3
votes

The question is a matter of which should come first: a) the clustering or b) the dimensionality reduction algorithm? In other words, can I apply a pseudo (as it is not really) dimensionality reduction method like t-SNE and then use a clustering algorithm to extract clusters or should the clustering be performed on the original high-dimensional space and be used to just color the nodes? Is the following code a good way to start or am I completely mistaken?
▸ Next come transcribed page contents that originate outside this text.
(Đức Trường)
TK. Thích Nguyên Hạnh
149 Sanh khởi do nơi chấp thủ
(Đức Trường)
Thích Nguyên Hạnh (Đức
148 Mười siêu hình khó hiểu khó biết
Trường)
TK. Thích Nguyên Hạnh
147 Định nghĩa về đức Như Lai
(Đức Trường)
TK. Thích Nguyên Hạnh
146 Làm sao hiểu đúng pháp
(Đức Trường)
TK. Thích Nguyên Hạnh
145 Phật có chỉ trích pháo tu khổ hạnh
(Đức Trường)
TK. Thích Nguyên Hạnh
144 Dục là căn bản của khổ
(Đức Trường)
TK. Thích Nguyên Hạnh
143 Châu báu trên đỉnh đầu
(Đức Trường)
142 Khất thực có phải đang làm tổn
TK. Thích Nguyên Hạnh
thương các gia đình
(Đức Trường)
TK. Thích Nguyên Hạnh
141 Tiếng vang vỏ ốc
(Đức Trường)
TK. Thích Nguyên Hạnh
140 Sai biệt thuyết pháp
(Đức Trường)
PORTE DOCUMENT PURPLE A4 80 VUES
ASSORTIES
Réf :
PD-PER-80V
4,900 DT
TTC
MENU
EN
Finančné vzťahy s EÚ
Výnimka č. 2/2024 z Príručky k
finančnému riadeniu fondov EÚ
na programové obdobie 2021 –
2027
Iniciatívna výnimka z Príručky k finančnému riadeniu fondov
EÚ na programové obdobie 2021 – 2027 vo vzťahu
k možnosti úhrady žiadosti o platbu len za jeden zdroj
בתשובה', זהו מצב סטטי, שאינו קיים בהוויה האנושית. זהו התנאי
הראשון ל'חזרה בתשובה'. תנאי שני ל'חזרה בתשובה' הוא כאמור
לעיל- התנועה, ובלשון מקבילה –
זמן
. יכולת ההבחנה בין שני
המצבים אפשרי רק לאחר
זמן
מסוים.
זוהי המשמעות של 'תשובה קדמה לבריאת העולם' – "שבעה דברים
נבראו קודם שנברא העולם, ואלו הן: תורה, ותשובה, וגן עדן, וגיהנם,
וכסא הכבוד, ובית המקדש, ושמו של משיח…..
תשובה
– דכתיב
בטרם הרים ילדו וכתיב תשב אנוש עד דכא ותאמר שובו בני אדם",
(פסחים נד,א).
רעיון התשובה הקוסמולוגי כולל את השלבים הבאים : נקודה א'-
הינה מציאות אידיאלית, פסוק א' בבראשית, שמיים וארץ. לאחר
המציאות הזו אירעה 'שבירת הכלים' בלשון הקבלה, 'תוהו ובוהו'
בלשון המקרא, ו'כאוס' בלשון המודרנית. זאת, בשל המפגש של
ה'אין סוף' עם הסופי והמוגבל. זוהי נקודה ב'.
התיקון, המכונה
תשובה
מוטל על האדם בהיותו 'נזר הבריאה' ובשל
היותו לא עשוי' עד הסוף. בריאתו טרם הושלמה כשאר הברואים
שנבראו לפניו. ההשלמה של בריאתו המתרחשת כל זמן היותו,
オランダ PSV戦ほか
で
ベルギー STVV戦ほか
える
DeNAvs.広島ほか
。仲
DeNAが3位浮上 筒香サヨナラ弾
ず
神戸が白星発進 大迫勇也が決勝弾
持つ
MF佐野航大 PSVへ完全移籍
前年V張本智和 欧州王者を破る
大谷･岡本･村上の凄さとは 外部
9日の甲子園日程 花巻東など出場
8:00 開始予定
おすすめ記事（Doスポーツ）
adjMat = g.get_adjacency(attribute='weight') #get the adjacency matrix from a really large graph
adjMat = np.array(adjMat.data)
adjMat = adjMat.T #use the incoming interaction vectors 
#initiate the t-SNE algorithm
tsne = manifold.TSNE() #set dimensionality reduction algorithm
manifoldCoords = tsne.fit_transform(adjMat) 
#initiate clustering algorithm
clusteralgorithm = clusterAlgs.KMeans() #set clustering algorithm
linear_clusters = clusteralgorithm.fit_predict(manifoldCoords) #extract clusters
2

2 Answers

3
votes

It is always better to perform dimensionality reduction and then clustering.

The reason behind this is that distance in high dimensional space behave in a strange way. Another interesting phenomenon is that the ratio between the nearest and farthest points approaches 1.

I suggest you to read this question and although it asks about Euclidean distance, you can find many interesting information in general.

2
votes

It is very common to first reduce the dimensionality, then cluster. Simply because clustering high-dimensional data is hard, and dimensionality reduction makes it quite a bit more "tractable".

As long as you don't forget that clustering is inherently unreliable (so don't trust the results, but study them) you should be fine.